In our six missions that we examined, we looked at what security measures had been recommended by Global Affairs security staff. We looked at their threat and vulnerability assessments, and those examined both the physical and operational security measures. They made a number of recommendations for what needed to be put in place at the missions, given the threat environment.
We understood that those assessments did identify critical vulnerabilities. As a result, it also identified several interim measures that needed to take place, such as additional operational security, additional guards and additional surveillance in general across its missions, and in each of the vulnerability assessments we had looked at.
What we found, though, was that at the missions there was not a good understanding of what those measures needed to be. Everyone was quite clear about what the critical vulnerability was, but they weren't necessarily clear about what mitigating interim measures needed to be in place, and we did find that some of those interim measures were not in place.
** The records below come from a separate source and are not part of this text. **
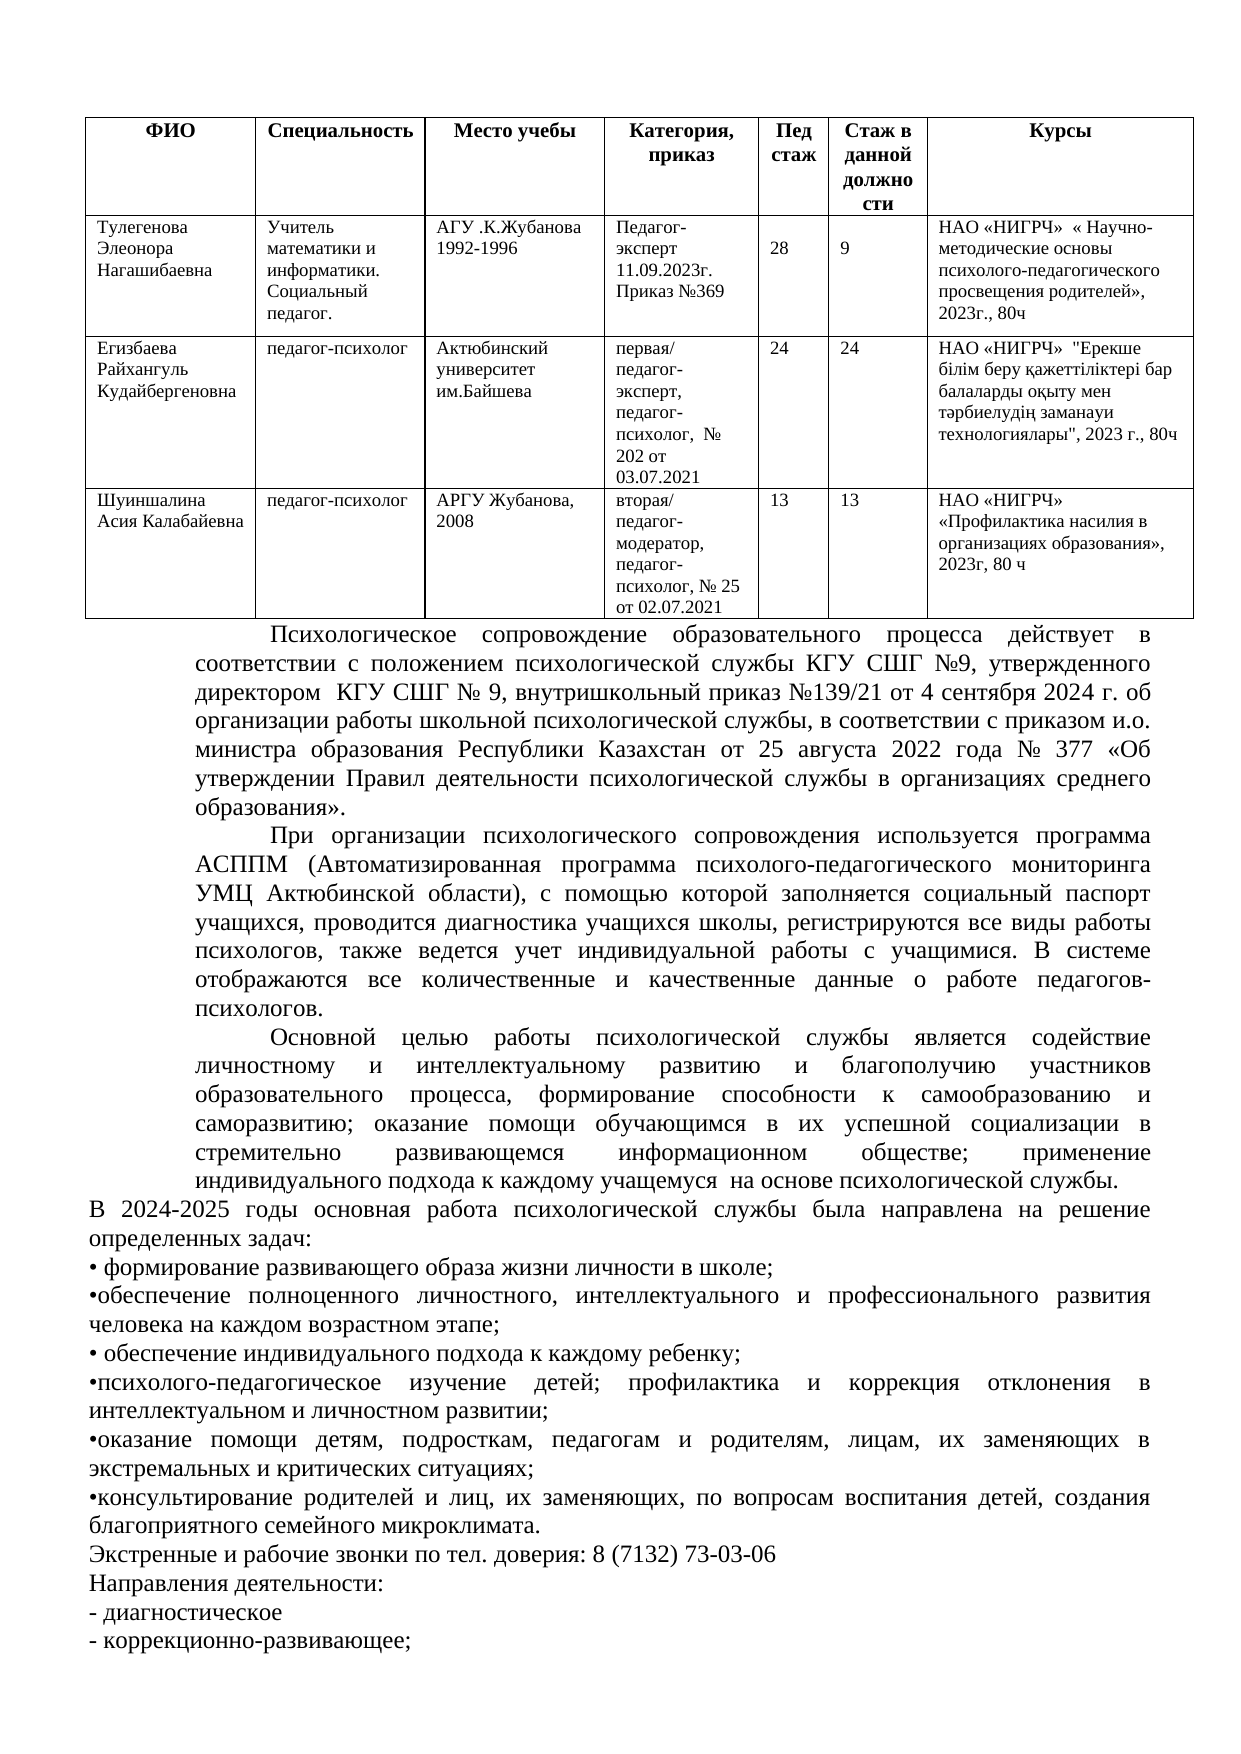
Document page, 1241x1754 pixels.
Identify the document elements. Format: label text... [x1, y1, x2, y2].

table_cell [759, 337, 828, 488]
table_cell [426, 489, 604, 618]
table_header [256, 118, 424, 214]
text Направления деятельности: [88, 1568, 1152, 1597]
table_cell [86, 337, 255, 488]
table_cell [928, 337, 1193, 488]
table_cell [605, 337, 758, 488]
text При организации психологического сопровождения используется программа АСППМ (Автоматизированная программа психолого-педагогического мониторинга УМЦ Актюбинской области), с помощью которой заполняется социальный паспорт учащихся, проводится диагностика учащихся школы, регистрируются все виды работы психологов, также ведется учет индивидуальной работы с учащимися. В системе отображаются все количественные и качественные данные о работе педагогов-психологов. [195, 820, 1152, 1022]
text Экстренные и рабочие звонки по тел. доверия: 8 (7132) 73-03-06 [88, 1539, 1152, 1568]
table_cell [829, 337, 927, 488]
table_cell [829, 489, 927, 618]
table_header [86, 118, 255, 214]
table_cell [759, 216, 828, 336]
text •оказание помощи детям, подросткам, педагогам и родителям, лицам, их заменяющих в экстремальных и критических ситуациях; [88, 1424, 1152, 1482]
text • формирование развивающего образа жизни личности в школе; [88, 1252, 1152, 1280]
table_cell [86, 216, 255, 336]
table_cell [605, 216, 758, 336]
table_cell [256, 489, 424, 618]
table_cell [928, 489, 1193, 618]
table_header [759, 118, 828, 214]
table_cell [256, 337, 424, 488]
text Психологическое сопровождение образовательного процесса действует в соответствии с положением психологической службы КГУ СШГ №9, утвержденного директором КГУ СШГ № 9, внутришкольный приказ №139/21 от 4 сентября 2024 г. об организации работы школьной психологической службы, в соответствии с приказом и.о. министра образования Республики Казахстан от 25 августа 2022 года № 377 «Об утверждении Правил деятельности психологической службы в организациях среднего образования». [195, 619, 1152, 820]
text • обеспечение индивидуального подхода к каждому ребенку; [88, 1338, 1152, 1367]
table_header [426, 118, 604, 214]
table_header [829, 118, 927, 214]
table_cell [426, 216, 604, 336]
text - коррекционно-развивающее; [88, 1625, 1152, 1654]
text •обеспечение полноценного личностного, интеллектуального и профессионального развития человека на каждом возрастном этапе; [88, 1280, 1152, 1338]
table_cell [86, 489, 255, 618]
picture [275, 495, 380, 517]
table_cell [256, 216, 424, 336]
text •психолого-педагогическое изучение детей; профилактика и коррекция отклонения в интеллектуальном и личностном развитии; [88, 1367, 1152, 1424]
text В 2024-2025 годы основная работа психологической службы была направлена на решение определенных задач: [88, 1194, 1152, 1252]
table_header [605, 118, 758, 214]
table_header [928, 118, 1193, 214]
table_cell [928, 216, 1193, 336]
text - диагностическое [88, 1597, 1152, 1625]
text •консультирование родителей и лиц, их заменяющих, по вопросам воспитания детей, создания благоприятного семейного микроклимата. [88, 1482, 1152, 1539]
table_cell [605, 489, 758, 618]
picture [484, 488, 501, 509]
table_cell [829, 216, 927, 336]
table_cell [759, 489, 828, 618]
text Основной целью работы психологической службы является содействие личностному и интеллектуальному развитию и благополучию участников образовательного процесса, формирование способности к самообразованию и саморазвитию; оказание помощи обучающимся в их успешной социализации в стремительно развивающемся информационном обществе; применение индивидуального подхода к каждому учащемуся на основе психологической службы. [195, 1022, 1152, 1194]
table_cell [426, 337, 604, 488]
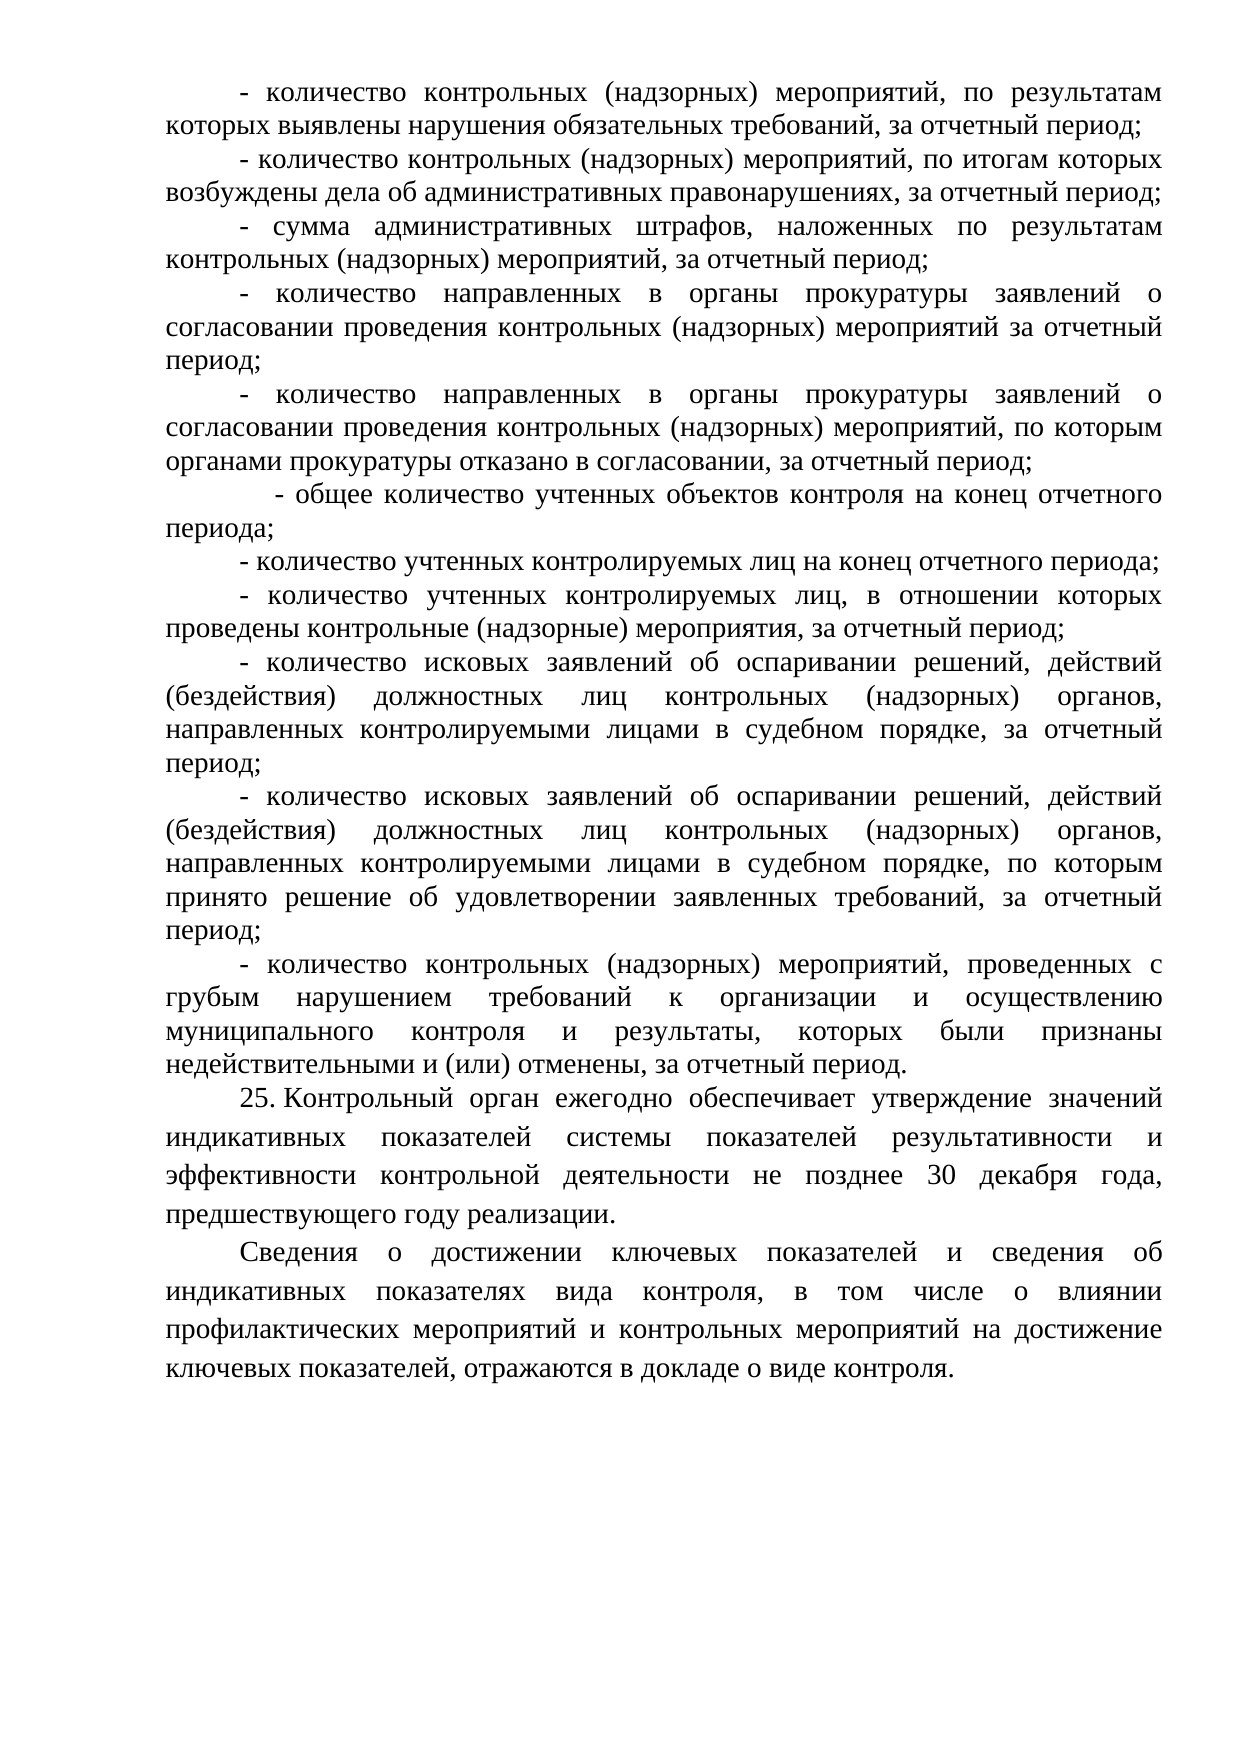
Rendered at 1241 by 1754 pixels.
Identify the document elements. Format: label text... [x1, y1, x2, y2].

text - сумма административных штрафов, наложенных по результатам контрольных (надзорных) мероприятий, за отчетный период; [165, 208, 1163, 275]
text 25. Контрольный орган ежегодно обеспечивает утверждение значений индикативных показателей системы показателей результативности и эффективности контрольной деятельности не позднее 30 декабря года, предшествующего году реализации. [165, 1080, 1163, 1229]
text - количество исковых заявлений об оспаривании решений, действий (бездействия) должностных лиц контрольных (надзорных) органов, направленных контролируемыми лицами в судебном порядке, за отчетный период; [165, 644, 1163, 778]
text - количество контрольных (надзорных) мероприятий, по результатам которых выявлены нарушения обязательных требований, за отчетный период; [165, 74, 1163, 141]
text - количество контрольных (надзорных) мероприятий, по итогам которых возбуждены дела об административных правонарушениях, за отчетный период; [165, 141, 1163, 208]
text - общее количество учтенных объектов контроля на конец отчетного периода; [165, 476, 1163, 543]
text - количество учтенных контролируемых лиц, в отношении которых проведены контрольные (надзорные) мероприятия, за отчетный период; [165, 577, 1163, 644]
text - количество контрольных (надзорных) мероприятий, проведенных с грубым нарушением требований к организации и осуществлению муниципального контроля и результаты, которых были признаны недействительными и (или) отменены, за отчетный период. [165, 946, 1163, 1080]
text - количество направленных в органы прокуратуры заявлений о согласовании проведения контрольных (надзорных) мероприятий, по которым органами прокуратуры отказано в согласовании, за отчетный период; [165, 376, 1163, 476]
text - количество исковых заявлений об оспаривании решений, действий (бездействия) должностных лиц контрольных (надзорных) органов, направленных контролируемыми лицами в судебном порядке, по которым принято решение об удовлетворении заявленных требований, за отчетный период; [165, 778, 1163, 946]
text - количество направленных в органы прокуратуры заявлений о согласовании проведения контрольных (надзорных) мероприятий за отчетный период; [165, 275, 1163, 376]
text - количество учтенных контролируемых лиц на конец отчетного периода; [165, 543, 1163, 577]
text Сведения о достижении ключевых показателей и сведения об индикативных показателях вида контроля, в том числе о влиянии профилактических мероприятий и контрольных мероприятий на достижение ключевых показателей, отражаются в докладе о виде контроля. [165, 1234, 1163, 1383]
Some of them were in place and some of them weren't, but there wasn't an understanding of why some were in place and why others weren't in place so that there would be an overall understanding of the security posture of the mission. Therefore, we recommended that that be well documented. Especially in an organization like Global Affairs, where there is cyclical rotation of the staff, we recommended that staff be very clear about what's required—particularly as these vulnerability assessments are not necessarily done every year—so that there would be a good understanding across heads of mission and with the security officials within the missions as well.